Con muchos de estos catalizadores ya incorporados en el precio, Bitcoin ya no parece una inversión atractiva para los inversores orientados al crecimiento. Sin embargo, la estabilización de Bitcoin podría impulsar su evolución hacia un valor refugio como el oro y la plata este año.
A menudo se denomina a Bitcoin «oro digital» porque se extrae con chips personalizados potentes utilizando el mecanismo de prueba de trabajo (PoW), que consume mucha energía. Casi 20 millones de sus 21 millones de tokens ya se han extraído, y sus halvings programados cada cuatro años dificultan cada vez más la extracción rentable del token.
Esta escasez lo hace más similar a un activo tangible que a otras criptomonedas más pequeñas, y podría convertirse en una valiosa cobertura contra la inflación o la devaluación de las monedas fiduciarias. Por lo tanto, si la Fed continúa recortando los tipos de interés y debilitando el dólar estadounidense, más inversores institucionales podrían aumentar su exposición a Bitcoin a través de sus ETFs con precio al contado.
Estos inversores más grandes podrían acumular mucho más Bitcoin que los inversores minoristas más pequeños, reduciendo así la volatilidad general del token y convirtiéndolo en una inversión más estable.
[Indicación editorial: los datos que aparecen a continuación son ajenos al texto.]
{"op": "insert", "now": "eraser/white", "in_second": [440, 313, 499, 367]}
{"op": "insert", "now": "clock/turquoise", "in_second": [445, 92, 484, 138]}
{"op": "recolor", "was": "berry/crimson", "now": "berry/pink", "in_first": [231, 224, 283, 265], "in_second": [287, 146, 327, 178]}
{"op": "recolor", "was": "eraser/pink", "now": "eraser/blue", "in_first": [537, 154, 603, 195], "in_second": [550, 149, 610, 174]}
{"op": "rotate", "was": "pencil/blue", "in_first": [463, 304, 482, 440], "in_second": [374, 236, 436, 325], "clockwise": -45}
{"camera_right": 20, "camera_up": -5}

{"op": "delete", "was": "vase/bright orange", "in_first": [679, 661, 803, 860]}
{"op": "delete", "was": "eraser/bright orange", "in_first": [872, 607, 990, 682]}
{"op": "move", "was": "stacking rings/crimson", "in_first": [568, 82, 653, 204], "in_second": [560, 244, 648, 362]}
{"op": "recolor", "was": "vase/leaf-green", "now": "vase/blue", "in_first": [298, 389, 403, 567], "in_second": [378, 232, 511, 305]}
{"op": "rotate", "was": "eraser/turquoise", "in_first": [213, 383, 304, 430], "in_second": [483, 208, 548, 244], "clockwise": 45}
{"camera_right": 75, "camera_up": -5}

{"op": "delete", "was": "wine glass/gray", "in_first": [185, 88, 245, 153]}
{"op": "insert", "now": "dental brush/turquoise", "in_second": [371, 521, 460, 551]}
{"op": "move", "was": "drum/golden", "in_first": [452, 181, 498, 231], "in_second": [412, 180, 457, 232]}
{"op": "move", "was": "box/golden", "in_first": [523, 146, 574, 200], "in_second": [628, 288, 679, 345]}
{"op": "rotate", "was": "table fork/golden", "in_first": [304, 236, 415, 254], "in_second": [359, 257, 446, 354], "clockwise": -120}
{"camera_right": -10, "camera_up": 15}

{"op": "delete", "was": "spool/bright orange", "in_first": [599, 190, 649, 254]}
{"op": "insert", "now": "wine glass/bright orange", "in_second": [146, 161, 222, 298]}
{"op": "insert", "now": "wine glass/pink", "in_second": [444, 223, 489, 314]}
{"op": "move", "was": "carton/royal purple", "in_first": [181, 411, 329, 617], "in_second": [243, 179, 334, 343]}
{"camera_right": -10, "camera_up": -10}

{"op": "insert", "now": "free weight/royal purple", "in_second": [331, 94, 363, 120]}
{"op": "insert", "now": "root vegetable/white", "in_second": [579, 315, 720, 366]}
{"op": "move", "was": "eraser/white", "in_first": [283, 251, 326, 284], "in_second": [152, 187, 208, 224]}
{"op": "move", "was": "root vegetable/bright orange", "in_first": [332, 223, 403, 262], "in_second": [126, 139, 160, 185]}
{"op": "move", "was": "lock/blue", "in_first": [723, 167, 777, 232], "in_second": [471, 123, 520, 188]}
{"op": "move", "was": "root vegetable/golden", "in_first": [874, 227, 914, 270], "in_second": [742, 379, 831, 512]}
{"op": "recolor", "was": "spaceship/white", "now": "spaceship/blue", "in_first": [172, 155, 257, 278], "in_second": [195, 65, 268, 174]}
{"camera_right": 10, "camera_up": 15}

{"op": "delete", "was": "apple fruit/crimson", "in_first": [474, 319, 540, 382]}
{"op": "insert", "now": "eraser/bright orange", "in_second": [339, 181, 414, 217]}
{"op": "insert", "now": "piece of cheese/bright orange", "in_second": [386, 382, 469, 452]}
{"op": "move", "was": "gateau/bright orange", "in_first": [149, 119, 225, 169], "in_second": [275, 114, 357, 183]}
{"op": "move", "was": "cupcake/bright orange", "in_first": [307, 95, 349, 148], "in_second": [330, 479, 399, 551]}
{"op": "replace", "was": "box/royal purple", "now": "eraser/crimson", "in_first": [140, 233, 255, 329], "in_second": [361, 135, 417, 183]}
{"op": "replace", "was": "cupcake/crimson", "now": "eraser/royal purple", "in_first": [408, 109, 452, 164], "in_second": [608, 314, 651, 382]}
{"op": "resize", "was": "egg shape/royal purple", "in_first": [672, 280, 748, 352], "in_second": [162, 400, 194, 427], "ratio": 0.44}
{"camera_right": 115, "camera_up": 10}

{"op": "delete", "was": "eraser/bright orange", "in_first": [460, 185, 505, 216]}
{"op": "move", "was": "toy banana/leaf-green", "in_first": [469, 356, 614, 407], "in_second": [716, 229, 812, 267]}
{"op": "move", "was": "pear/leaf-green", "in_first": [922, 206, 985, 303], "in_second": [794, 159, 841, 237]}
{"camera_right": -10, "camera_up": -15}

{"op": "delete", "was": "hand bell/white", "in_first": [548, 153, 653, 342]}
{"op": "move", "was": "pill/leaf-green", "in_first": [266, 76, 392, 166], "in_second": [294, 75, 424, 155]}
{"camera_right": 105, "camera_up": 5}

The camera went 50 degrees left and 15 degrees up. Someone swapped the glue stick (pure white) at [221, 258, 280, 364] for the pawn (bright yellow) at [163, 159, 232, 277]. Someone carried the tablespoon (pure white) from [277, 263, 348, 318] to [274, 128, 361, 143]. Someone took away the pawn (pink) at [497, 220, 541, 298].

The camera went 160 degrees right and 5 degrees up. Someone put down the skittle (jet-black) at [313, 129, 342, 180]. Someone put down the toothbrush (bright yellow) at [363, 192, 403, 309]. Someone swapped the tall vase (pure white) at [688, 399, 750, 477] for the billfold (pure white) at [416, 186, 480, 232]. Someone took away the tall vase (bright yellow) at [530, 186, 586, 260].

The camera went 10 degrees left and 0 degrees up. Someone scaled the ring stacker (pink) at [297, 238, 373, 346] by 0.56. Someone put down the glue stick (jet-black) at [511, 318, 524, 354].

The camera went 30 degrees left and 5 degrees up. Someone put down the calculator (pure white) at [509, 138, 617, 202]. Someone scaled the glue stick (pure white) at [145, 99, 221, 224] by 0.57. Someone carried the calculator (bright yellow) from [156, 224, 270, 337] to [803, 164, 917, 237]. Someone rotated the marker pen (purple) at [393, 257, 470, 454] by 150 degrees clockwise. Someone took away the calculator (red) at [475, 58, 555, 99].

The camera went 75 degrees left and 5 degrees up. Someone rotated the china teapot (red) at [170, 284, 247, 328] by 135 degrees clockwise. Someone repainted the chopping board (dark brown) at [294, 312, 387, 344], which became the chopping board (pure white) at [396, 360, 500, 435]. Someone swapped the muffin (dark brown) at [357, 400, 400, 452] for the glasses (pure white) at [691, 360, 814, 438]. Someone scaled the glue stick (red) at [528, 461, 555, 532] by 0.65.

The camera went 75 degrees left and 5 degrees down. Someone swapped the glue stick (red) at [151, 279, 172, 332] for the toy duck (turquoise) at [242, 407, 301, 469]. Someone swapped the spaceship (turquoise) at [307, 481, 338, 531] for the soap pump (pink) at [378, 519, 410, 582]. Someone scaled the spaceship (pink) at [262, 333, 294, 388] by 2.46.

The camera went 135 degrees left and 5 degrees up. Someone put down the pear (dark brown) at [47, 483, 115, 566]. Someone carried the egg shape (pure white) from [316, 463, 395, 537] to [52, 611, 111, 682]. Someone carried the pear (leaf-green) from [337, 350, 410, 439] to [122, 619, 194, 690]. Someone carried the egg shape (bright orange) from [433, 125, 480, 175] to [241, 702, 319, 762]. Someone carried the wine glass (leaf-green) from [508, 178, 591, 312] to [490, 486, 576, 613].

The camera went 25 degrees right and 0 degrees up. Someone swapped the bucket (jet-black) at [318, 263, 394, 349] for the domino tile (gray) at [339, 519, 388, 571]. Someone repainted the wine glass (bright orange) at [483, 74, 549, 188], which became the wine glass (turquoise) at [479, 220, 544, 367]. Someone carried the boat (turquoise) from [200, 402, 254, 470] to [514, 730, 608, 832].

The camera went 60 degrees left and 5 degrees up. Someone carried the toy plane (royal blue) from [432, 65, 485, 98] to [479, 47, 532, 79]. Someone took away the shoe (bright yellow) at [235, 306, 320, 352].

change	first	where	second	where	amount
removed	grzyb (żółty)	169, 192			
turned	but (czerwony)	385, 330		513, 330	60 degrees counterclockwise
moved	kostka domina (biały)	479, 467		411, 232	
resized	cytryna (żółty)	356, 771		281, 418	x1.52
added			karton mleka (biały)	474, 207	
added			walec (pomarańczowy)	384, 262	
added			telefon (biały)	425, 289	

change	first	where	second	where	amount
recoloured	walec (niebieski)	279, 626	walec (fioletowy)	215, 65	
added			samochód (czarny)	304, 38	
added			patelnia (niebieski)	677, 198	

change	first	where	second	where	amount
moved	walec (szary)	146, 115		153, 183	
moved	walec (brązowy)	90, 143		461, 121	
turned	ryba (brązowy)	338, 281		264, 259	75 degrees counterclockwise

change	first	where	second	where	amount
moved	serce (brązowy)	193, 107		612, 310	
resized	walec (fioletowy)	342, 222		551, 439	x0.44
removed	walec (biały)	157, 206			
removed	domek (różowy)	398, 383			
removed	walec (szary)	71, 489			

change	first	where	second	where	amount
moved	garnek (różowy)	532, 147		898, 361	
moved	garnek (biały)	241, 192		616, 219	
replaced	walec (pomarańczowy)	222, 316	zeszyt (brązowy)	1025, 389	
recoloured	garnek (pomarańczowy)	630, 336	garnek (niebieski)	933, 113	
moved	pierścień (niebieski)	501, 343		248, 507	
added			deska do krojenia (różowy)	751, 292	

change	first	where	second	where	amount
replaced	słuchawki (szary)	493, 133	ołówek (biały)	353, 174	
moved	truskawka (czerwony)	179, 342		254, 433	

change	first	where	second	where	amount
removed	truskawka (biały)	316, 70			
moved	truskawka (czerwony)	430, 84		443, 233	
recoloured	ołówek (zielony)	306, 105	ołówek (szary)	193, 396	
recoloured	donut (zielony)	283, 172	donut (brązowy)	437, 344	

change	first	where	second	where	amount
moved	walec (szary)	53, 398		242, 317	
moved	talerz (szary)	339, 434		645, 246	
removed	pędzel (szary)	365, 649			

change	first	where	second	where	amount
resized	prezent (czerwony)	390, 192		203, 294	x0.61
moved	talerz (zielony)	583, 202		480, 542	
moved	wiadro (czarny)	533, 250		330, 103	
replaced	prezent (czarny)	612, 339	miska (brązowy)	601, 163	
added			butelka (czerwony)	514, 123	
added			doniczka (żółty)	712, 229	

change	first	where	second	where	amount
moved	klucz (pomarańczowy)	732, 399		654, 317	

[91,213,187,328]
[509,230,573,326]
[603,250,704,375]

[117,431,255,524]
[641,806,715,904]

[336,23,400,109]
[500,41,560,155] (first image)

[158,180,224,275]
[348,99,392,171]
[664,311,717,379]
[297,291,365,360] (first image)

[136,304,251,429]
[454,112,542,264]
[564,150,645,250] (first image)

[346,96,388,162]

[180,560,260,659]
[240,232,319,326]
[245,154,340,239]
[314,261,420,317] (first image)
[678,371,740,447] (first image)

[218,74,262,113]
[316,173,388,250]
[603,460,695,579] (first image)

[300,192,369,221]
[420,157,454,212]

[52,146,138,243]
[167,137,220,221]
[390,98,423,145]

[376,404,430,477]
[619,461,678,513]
A medida que esto suceda, más países podrían crear sus propias reservas de Bitcoin o adoptarlo como moneda de curso legal.
El precio de Bitcoin ya ha aumentado alrededor de un 23.360% en la última década, pero sus ganancias anuales se han ralentizado en los últimos años a medida que se ha reconocido más ampliamente como una criptomoneda «blue chip» estable. Los inversores no deben esperar que se dispare en los próximos 12 meses, pero debería aumentar gradualmente a medida que mejoren las condiciones macroeconómicas y se estabilicen sus ETFs con precio al contado.